I had just secured thirteen curtain-calls — I was on a winning streak that night.’ He beckoned a steward to refill his glass and he drank from it greedily.

  ‘The next night,’ La Grange continued, ‘I went back to the casino, and there was Monsieur Garstrang, waiting for me. We played again. I won again. We agreed to meet for a third night of cards, only this time Monsieur Garstrang proposed that we play poker. He said that it was a game born on the Mississippi River. We played — and he played well. But I played better. I won. And I won against the odds. That night I had given Leadville Le Cid and in the Rockies they don’t have quite the same appetite for Corneille as they do for Molière.’

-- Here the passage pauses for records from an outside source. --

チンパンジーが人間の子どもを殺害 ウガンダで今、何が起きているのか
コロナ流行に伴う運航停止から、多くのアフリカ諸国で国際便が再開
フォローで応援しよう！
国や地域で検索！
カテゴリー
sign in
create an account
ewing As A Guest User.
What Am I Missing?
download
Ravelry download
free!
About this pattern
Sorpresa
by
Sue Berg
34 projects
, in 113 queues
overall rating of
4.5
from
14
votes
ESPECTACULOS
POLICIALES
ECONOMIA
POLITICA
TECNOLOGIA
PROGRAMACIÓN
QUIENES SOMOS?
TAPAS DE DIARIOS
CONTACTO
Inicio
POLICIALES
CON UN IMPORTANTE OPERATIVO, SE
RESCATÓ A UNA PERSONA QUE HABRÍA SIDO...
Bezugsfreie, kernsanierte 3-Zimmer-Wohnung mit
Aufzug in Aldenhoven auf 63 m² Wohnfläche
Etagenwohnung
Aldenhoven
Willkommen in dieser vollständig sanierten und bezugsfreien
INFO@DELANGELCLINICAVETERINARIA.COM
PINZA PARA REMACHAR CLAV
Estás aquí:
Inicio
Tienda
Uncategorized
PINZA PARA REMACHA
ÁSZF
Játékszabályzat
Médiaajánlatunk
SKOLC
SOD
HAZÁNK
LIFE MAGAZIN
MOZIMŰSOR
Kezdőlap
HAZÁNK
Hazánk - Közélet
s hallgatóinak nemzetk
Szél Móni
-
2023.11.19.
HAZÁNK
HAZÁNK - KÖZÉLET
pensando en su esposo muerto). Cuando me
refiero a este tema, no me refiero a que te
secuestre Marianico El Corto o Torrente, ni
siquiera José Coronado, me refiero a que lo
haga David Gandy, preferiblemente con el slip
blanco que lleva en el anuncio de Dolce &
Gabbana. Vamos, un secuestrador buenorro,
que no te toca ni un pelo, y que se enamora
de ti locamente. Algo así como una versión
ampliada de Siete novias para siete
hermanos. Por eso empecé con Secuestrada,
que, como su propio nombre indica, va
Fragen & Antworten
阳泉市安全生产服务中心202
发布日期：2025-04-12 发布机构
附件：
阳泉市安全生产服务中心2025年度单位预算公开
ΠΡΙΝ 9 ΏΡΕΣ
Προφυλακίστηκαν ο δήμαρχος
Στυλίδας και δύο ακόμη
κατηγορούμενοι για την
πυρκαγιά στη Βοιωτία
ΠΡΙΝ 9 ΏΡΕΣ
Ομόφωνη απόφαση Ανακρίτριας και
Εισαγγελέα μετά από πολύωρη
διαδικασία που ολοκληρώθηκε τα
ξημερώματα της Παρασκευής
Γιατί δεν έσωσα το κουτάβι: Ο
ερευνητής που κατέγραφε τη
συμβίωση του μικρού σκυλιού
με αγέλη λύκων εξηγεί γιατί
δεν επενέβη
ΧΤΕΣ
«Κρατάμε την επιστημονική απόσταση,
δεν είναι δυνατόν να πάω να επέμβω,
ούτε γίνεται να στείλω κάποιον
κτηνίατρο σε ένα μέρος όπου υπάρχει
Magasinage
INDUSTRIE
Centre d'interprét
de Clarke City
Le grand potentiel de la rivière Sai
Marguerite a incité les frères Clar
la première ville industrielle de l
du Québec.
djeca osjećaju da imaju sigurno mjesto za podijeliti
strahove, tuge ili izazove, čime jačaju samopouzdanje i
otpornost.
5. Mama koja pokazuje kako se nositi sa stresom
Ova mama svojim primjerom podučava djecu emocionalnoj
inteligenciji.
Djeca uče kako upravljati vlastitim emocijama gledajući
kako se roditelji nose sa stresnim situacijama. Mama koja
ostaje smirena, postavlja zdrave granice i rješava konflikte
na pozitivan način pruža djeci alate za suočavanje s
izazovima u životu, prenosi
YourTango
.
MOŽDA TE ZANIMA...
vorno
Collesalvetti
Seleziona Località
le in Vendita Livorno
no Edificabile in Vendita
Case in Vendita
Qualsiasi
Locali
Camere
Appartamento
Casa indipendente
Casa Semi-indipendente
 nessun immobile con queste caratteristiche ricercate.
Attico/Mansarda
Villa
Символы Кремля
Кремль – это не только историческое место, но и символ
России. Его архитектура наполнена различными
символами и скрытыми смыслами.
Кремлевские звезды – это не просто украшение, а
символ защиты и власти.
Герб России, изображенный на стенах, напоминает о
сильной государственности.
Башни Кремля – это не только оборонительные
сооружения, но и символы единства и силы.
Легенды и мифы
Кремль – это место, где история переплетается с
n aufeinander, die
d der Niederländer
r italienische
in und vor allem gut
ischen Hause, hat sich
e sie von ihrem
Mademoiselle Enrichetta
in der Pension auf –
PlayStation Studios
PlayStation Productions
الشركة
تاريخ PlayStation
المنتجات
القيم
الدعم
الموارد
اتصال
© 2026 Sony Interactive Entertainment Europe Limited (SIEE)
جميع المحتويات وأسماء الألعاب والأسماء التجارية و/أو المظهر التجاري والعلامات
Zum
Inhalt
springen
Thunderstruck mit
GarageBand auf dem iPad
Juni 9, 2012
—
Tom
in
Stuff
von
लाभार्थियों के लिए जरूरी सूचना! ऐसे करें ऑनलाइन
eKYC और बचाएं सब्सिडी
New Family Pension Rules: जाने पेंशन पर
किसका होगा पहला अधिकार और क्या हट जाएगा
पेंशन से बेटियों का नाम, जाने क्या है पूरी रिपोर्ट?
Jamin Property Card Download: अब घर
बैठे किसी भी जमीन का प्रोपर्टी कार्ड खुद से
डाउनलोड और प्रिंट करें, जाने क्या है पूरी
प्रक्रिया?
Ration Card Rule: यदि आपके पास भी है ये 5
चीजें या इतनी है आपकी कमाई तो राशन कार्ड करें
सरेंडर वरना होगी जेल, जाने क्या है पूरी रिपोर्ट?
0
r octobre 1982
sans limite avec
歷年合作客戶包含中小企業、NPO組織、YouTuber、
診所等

  La Grange chuckled and drained his glass. ‘We met again, on each of the next three nights. We played poker again and each time we played we raised the stakes. Monsieur Garstrang played poker much as Sarah Bernhardt plays Phèdre — with terrifying intensity. He gave it his all. He was determined to recoup his losses. But even the divine Sarah sometimes loses a game. For six nights in succession Monsieur Garstrang lost and lost heavily. And on the Sunday morning, on the day of our departure from Leadville, he came to see me at my hotel. We took breakfast together and he told me that he could not pay me what he owed me. He told me that, in truth, he could not pay me one-tenth of what he owed me. He said that he owned a gun and could use it to shoot himself. I explained to him that my specialities are tragedy and comedy: melodrama is something I despise. And that’s when we came to our agreement.’

  ‘Your agreement?’ repeated Oscar, glancing between the great French actor and the pale-faced American who stood at his side.

  ‘As you know, I lost my dresser on this tour, Oscar. He died in Chicago. He was very old. Even when he was young, he was very old. But old Poquelin was more than a dresser to me. He was a friend. We played cards together — and he played well. When I act, I want to act with good actors. When I play cards, I want to play with the best. You have kindly found a new dresser for me, Oscar, and I’m grateful. I am hopeful that Traquair will give good service, but I doubt that he plays cards. Monsieur Garstrang plays cards. He is joining the Compagnie La Grange to be my secretary by day and to play cards with me by night.’